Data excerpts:
_ _ _ _
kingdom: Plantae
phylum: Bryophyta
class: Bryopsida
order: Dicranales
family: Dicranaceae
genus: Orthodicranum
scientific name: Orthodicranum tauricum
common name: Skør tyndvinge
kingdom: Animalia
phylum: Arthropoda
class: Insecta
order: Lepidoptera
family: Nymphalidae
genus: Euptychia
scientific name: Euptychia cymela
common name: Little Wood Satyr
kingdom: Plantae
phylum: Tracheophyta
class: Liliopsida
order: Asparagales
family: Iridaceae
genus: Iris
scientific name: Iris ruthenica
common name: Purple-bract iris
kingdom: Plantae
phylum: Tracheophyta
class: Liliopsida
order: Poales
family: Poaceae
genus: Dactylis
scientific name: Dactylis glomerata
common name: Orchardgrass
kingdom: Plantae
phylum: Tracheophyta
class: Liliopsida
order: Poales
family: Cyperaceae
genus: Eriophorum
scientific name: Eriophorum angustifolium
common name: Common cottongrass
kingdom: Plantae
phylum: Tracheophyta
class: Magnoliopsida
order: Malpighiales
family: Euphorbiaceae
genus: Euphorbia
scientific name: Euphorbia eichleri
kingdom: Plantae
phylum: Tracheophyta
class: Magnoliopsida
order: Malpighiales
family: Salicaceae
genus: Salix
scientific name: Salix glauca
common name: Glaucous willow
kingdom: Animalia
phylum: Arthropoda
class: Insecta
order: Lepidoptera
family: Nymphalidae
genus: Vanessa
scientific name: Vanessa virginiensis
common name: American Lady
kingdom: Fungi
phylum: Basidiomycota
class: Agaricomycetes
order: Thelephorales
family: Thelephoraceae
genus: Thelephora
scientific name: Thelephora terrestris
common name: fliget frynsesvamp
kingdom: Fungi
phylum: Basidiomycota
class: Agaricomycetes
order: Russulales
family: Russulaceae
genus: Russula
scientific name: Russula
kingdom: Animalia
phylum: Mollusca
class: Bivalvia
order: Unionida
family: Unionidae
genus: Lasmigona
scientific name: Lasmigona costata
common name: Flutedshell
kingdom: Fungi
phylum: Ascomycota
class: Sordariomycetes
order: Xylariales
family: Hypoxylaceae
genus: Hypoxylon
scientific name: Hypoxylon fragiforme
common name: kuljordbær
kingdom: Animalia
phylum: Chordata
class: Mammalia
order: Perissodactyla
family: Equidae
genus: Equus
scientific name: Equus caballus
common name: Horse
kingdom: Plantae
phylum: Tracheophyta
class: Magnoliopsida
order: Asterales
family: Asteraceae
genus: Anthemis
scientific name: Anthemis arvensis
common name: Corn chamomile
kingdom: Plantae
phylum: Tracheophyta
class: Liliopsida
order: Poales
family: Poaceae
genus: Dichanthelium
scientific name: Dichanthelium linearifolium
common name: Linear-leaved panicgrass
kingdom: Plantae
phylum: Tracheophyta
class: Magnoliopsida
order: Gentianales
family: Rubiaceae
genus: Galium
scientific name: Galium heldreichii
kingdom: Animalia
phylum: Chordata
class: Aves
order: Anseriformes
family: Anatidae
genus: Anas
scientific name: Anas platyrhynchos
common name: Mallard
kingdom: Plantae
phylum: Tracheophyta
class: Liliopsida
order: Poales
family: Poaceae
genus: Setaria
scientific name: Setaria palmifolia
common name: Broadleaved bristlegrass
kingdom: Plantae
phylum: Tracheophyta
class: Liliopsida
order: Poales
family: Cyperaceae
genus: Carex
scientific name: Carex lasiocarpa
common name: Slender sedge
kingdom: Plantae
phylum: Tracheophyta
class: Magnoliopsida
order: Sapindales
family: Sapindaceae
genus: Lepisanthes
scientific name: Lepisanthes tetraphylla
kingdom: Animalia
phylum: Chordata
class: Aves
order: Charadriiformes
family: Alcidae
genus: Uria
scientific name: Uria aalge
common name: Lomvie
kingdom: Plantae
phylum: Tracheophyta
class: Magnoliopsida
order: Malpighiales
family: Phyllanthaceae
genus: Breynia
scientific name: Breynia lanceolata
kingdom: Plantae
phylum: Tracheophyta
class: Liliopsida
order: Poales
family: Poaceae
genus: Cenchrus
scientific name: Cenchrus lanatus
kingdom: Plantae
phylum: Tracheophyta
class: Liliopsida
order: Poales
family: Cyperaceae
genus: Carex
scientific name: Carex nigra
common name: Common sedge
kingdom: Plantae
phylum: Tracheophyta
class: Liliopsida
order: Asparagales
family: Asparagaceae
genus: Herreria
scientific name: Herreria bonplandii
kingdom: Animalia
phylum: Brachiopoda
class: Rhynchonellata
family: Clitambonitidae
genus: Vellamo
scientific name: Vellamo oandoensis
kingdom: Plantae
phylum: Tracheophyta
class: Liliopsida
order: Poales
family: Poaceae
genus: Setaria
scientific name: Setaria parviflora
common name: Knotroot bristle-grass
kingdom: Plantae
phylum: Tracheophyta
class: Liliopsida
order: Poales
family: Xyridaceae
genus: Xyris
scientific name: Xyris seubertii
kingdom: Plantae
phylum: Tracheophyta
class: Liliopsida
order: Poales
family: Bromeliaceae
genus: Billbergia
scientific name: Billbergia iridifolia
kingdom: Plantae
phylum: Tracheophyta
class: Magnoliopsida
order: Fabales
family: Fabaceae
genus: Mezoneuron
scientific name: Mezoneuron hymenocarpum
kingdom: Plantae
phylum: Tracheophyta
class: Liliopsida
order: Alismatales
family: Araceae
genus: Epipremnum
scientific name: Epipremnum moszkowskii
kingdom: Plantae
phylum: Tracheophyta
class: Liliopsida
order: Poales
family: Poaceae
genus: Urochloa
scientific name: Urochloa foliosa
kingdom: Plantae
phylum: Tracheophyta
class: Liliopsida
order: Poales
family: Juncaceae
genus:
_ _ _ _
• **Work instructions**:
Rewrite the data between the lines holding "genus: Galium" and "order: Sapindales", inclusive, replacing "common name" with "vernacular name" and leaving everything else unchanged.

• **Complete response**:
genus: Galium
scientific name: Galium heldreichii
kingdom: Animalia
phylum: Chordata
class: Aves
order: Anseriformes
family: Anatidae
genus: Anas
scientific name: Anas platyrhynchos
vernacular name: Mallard
kingdom: Plantae
phylum: Tracheophyta
class: Liliopsida
order: Poales
family: Poaceae
genus: Setaria
scientific name: Setaria palmifolia
vernacular name: Broadleaved bristlegrass
kingdom: Plantae
phylum: Tracheophyta
class: Liliopsida
order: Poales
family: Cyperaceae
genus: Carex
scientific name: Carex lasiocarpa
vernacular name: Slender sedge
kingdom: Plantae
phylum: Tracheophyta
class: Magnoliopsida
order: Sapindales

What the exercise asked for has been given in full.